-- START OF PASSAGE PROVIDED --
As for Count Six, which sought to allege a federal RICO violation,
Shehee’s proposed amended complaint failed to state any predicate
acts to establish a “pattern of racketeering activity.” Cisneros, 972
F.3d at 1211, 1216; 18 U.S.C. §§ 1962, 1964(c). As for Count Seven,
which sought to allege a Georgia RICO violation, Shehee merely
“incorporate[d] and restate[d]” prior paragraphs in his proposed
amended complaint, thereby failing to satisfy Rule 9(b)’s height-
ened pleading requirement, to clarify which misrepresentations or
material facts he relied on, or to allege mail and wire fraud with
particularity. Fed. R. Civ. P. 9(b); O.C.G.A. § 9-11-9(b); Bazemore,
872 S.E.2d at 498 n.6.
-- END OF PASSAGE PROVIDED --
• SET PROBLEM A
Condense the paragraph of the passage that begins "As for Count Six" into a brief list, keeping its main facts.
The passage above and the rows that come after it are unrelated.
-- START OF DATA PROVIDED --
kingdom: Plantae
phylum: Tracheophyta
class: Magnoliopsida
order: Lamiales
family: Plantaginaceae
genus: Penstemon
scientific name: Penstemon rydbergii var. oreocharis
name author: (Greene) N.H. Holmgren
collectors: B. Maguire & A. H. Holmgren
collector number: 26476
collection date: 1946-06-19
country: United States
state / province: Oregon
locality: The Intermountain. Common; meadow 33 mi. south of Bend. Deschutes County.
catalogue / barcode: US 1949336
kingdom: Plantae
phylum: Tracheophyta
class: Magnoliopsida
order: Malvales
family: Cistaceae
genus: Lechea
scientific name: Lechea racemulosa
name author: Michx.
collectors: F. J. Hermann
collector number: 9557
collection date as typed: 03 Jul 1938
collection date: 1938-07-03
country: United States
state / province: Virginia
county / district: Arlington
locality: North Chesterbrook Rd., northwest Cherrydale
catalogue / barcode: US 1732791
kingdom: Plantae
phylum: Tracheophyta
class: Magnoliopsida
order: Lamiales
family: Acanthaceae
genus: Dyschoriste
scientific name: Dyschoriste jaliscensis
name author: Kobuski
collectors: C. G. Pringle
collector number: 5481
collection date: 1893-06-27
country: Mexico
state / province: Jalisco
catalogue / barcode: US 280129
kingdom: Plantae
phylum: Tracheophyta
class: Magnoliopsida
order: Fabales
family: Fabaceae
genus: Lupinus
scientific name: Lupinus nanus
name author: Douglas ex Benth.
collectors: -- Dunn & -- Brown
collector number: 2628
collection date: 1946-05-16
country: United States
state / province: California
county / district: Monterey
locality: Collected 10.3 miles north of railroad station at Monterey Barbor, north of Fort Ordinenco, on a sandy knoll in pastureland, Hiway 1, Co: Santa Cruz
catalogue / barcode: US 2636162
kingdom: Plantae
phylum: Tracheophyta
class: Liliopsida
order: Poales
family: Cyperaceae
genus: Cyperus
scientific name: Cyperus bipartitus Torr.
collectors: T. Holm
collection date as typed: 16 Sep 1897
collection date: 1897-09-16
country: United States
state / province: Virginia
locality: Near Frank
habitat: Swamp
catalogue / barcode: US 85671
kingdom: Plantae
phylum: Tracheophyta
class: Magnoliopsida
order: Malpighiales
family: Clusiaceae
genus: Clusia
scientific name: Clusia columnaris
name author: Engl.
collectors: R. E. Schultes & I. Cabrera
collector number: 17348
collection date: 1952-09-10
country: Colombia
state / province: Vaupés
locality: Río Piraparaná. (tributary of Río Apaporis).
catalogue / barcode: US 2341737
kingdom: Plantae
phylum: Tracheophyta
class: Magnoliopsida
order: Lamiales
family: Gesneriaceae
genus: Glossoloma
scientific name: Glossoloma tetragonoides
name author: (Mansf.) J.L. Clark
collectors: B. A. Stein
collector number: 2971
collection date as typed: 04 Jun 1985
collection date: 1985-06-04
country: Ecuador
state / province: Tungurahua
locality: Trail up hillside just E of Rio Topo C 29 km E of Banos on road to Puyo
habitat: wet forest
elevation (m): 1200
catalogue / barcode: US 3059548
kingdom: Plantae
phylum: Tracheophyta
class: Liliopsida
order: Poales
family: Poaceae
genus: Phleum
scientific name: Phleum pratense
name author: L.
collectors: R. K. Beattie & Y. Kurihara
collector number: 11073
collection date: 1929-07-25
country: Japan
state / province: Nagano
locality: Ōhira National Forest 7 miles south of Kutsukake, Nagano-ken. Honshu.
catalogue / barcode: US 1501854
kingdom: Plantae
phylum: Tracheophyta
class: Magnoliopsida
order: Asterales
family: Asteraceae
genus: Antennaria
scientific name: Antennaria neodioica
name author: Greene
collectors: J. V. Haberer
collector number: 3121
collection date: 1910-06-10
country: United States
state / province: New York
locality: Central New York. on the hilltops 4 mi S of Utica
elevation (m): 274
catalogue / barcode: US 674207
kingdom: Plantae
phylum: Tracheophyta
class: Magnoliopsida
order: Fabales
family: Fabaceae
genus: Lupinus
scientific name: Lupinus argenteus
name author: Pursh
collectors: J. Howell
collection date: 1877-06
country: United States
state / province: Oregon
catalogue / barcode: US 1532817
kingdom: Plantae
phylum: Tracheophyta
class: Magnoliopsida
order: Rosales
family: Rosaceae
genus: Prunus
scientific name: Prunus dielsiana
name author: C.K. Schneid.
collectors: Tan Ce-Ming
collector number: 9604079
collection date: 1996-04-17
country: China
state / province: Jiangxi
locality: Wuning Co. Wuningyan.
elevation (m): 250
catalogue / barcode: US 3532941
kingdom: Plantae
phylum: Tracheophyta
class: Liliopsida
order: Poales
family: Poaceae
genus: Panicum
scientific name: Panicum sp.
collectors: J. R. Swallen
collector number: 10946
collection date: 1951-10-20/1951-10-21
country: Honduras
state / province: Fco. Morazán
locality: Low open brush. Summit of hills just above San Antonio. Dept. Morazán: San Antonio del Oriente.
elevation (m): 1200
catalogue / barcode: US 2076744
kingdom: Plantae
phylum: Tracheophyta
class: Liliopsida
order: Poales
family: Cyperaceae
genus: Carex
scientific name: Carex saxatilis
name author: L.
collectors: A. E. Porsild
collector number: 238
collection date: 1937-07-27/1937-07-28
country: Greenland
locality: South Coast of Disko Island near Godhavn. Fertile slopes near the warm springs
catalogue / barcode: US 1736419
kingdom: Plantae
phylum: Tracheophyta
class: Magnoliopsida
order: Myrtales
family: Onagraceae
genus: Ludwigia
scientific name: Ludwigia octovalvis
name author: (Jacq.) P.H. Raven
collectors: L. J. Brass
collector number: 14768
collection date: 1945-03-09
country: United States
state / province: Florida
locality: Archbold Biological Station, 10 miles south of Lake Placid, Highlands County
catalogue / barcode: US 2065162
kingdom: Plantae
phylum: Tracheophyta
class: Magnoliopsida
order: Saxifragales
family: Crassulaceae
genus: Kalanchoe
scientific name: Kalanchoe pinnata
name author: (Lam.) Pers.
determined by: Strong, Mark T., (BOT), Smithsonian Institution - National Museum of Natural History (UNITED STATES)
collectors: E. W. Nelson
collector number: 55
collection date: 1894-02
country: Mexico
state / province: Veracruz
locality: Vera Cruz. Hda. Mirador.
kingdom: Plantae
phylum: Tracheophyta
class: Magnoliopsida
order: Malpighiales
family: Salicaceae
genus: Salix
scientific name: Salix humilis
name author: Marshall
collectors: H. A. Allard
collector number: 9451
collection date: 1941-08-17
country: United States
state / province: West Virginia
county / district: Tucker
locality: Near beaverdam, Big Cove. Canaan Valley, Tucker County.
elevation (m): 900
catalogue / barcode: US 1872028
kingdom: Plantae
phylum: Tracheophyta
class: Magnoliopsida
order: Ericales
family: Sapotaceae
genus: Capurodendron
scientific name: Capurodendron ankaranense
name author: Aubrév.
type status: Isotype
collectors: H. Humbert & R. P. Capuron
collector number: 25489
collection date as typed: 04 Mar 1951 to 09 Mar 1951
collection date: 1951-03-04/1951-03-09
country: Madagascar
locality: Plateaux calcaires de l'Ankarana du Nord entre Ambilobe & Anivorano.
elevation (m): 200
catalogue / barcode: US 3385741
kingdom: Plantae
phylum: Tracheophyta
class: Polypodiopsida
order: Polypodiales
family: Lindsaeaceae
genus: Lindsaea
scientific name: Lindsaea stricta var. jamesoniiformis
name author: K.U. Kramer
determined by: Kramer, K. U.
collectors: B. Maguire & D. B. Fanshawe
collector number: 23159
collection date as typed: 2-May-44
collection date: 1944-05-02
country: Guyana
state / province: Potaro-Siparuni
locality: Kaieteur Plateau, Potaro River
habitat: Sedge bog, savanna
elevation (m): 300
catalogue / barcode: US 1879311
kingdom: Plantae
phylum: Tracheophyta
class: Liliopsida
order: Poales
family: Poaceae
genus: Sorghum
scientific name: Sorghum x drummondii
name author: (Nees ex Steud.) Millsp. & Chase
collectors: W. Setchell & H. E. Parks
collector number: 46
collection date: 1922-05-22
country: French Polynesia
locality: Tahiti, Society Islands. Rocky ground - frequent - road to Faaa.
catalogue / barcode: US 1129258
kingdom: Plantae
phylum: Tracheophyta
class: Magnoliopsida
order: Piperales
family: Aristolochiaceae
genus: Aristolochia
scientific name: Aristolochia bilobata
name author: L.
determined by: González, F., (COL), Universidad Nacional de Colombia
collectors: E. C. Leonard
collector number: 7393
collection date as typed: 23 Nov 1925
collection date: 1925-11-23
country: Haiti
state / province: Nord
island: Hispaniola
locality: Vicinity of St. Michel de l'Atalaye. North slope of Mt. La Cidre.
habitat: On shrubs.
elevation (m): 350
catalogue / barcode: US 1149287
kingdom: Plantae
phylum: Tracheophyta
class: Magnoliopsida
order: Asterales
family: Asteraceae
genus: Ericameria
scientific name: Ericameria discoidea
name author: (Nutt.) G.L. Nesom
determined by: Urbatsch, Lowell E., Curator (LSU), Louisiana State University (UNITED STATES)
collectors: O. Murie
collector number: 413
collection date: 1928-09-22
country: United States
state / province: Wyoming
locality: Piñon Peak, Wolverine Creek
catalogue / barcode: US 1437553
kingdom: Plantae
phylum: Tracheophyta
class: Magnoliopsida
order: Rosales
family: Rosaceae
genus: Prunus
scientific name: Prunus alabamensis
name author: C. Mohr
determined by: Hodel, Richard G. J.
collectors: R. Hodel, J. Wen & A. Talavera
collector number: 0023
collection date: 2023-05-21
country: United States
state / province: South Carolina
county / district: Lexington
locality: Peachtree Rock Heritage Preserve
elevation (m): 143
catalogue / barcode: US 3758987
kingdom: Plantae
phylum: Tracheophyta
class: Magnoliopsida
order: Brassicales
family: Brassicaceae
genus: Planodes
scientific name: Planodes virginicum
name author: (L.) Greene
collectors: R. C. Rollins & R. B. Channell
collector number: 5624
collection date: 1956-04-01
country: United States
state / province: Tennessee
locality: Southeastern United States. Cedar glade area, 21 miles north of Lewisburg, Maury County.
-- END OF DATA PROVIDED --
• SET PROBLEM B
Return, unchanged, the rows starting at the line that contains "name author: (Nees ex Steud.) Millsp. & Chase" and ending at the line that contains "state / province: South Carolina", both lines included.

• FINAL ANSWER A
- Count Six (federal RICO): Shehee's proposed amended complaint stated no predicate acts to establish a "pattern of racketeering activity" (Cisneros, 972 F.3d at 1211, 1216; 18 U.S.C. §§ 1962, 1964(c)).
- Count Seven (Georgia RICO): Shehee merely "incorporate[d] and restate[d]" earlier paragraphs. He therefore failed to satisfy Rule 9(b)'s heightened pleading requirement, to clarify which misrepresentations or material facts he relied on, and to allege mail and wire fraud with particularity (Fed. R. Civ. P. 9(b); O.C.G.A. § 9-11-9(b); Bazemore, 872 S.E.2d at 498 n.6).

• FINAL ANSWER B
name author: (Nees ex Steud.) Millsp. & Chase
collectors: W. Setchell & H. E. Parks
collector number: 46
collection date: 1922-05-22
country: French Polynesia
locality: Tahiti, Society Islands. Rocky ground - frequent - road to Faaa.
catalogue / barcode: US 1129258
kingdom: Plantae
phylum: Tracheophyta
class: Magnoliopsida
order: Piperales
family: Aristolochiaceae
genus: Aristolochia
scientific name: Aristolochia bilobata
name author: L.
determined by: González, F., (COL), Universidad Nacional de Colombia
collectors: E. C. Leonard
collector number: 7393
collection date as typed: 23 Nov 1925
collection date: 1925-11-23
country: Haiti
state / province: Nord
island: Hispaniola
locality: Vicinity of St. Michel de l'Atalaye. North slope of Mt. La Cidre.
habitat: On shrubs.
elevation (m): 350
catalogue / barcode: US 1149287
kingdom: Plantae
phylum: Tracheophyta
class: Magnoliopsida
order: Asterales
family: Asteraceae
genus: Ericameria
scientific name: Ericameria discoidea
name author: (Nutt.) G.L. Nesom
determined by: Urbatsch, Lowell E., Curator (LSU), Louisiana State University (UNITED STATES)
collectors: O. Murie
collector number: 413
collection date: 1928-09-22
country: United States
state / province: Wyoming
locality: Piñon Peak, Wolverine Creek
catalogue / barcode: US 1437553
kingdom: Plantae
phylum: Tracheophyta
class: Magnoliopsida
order: Rosales
family: Rosaceae
genus: Prunus
scientific name: Prunus alabamensis
name author: C. Mohr
determined by: Hodel, Richard G. J.
collectors: R. Hodel, J. Wen & A. Talavera
collector number: 0023
collection date: 2023-05-21
country: United States
state / province: South Carolina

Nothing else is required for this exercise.